In 2018, 688 million people used WeChat’s hongbao service on Lunar New Year’s Eve.
Which brings the story back to WeChat’s mini programs. By enabling greater functionality within the WeChat ecosystem without the need to download an external app, mini programs are aimed at driving customer loyalty, or stickiness, within the WeChat app.
“We view mini programs as an enhancement of our Official Accounts system, designed to connect offline service providers with users online,” Tencent’s Lau said in 2017.
The concept of mini programs did not fully take off until January 2018 though when Tiao Yi Tiao, a jumping mini game, recorded 100 million daily active users after being launched in late December.

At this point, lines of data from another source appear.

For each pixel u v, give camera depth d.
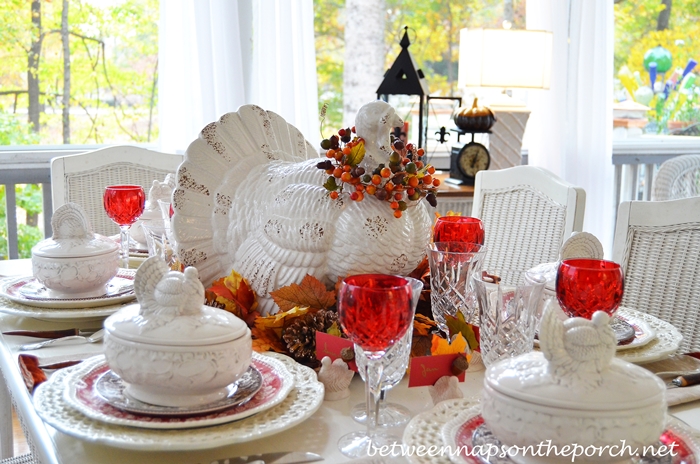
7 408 1.51
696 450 0.65
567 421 0.58
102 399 0.75
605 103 3.20
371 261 0.98
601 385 0.60
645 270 1.44
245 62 2.79
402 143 1.02
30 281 1.26
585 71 3.16
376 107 1.00
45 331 1.07
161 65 2.67
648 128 3.73
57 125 2.87
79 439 0.68
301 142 1.25
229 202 1.10
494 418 0.62
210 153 1.11
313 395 0.78
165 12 2.64
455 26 3.32
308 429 0.77
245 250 1.07
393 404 0.84
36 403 0.74
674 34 3.67
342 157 0.98
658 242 1.43
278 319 0.93
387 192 0.97
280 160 1.16
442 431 0.68
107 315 1.09
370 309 0.67
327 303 0.97
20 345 1.01
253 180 1.10
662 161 3.72
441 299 0.97
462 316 0.94
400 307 0.68
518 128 2.85
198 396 0.74
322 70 3.21
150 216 1.61
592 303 0.85
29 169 2.77
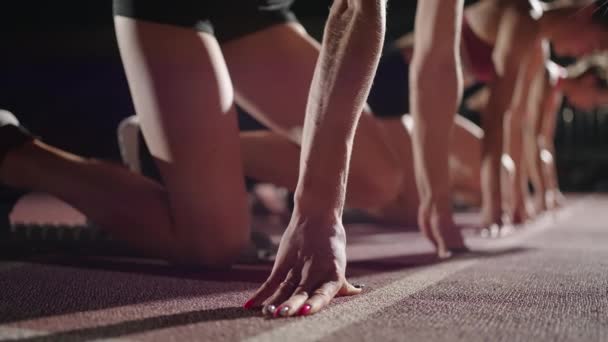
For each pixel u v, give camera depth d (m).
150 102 1.43
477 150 2.75
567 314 1.09
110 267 1.49
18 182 1.52
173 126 1.42
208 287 1.28
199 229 1.45
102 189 1.48
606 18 2.21
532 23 1.99
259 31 1.66
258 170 1.80
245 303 1.11
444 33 1.53
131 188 1.49
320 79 1.11
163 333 0.99
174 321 1.04
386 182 1.76
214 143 1.43
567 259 1.62
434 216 1.65
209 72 1.43
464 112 4.36
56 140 3.04
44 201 3.50
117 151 3.01
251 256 1.60
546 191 3.02
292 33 1.69
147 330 1.00
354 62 1.09
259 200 2.91
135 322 1.04
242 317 1.06
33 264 1.52
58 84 3.40
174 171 1.43
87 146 3.04
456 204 4.21
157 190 1.50
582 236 2.11
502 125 2.07
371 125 1.73
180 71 1.41
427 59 1.55
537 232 2.23
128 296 1.20
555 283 1.32
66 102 3.21
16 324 1.03
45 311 1.10
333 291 1.08
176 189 1.44
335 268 1.09
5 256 1.63
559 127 6.57
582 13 2.22
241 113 2.31
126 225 1.49
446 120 1.59
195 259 1.49
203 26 1.45
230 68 1.68
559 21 2.24
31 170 1.50
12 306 1.13
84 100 3.21
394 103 2.36
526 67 2.43
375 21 1.09
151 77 1.41
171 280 1.35
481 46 2.21
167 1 1.41
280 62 1.66
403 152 2.38
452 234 1.66
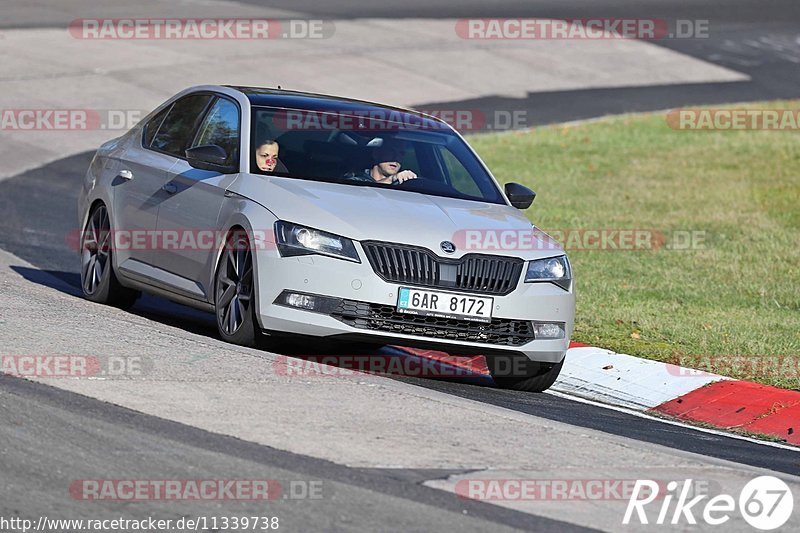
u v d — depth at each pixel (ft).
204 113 117.39
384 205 103.60
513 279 102.37
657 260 170.81
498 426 86.17
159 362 92.43
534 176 233.55
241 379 90.22
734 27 425.69
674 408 108.27
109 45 323.57
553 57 359.87
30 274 142.72
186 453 72.18
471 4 432.25
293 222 99.60
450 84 317.83
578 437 86.07
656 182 232.32
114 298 123.44
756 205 214.07
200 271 108.58
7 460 68.64
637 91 330.54
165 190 114.32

“We have had our ups and downs this year, but in general, I think we have met our initial expectations,” said Tony Zhang in a January interview in the People’s Daily, the ruling Communist Party’s mouthpiece.
By the second quarter of 2018, the number of WeChat mini programs reached one million and mini program users surpassed 600 million in June this year.
“The mini program initiative is opening many doors for Tencent,” said China Channel’s Brennan. “Monetisation due to adverts and payments … and by allowing [Tencent] to incubate and accelerate a variety of businesses within the ecosystem – e-commerce in particular.”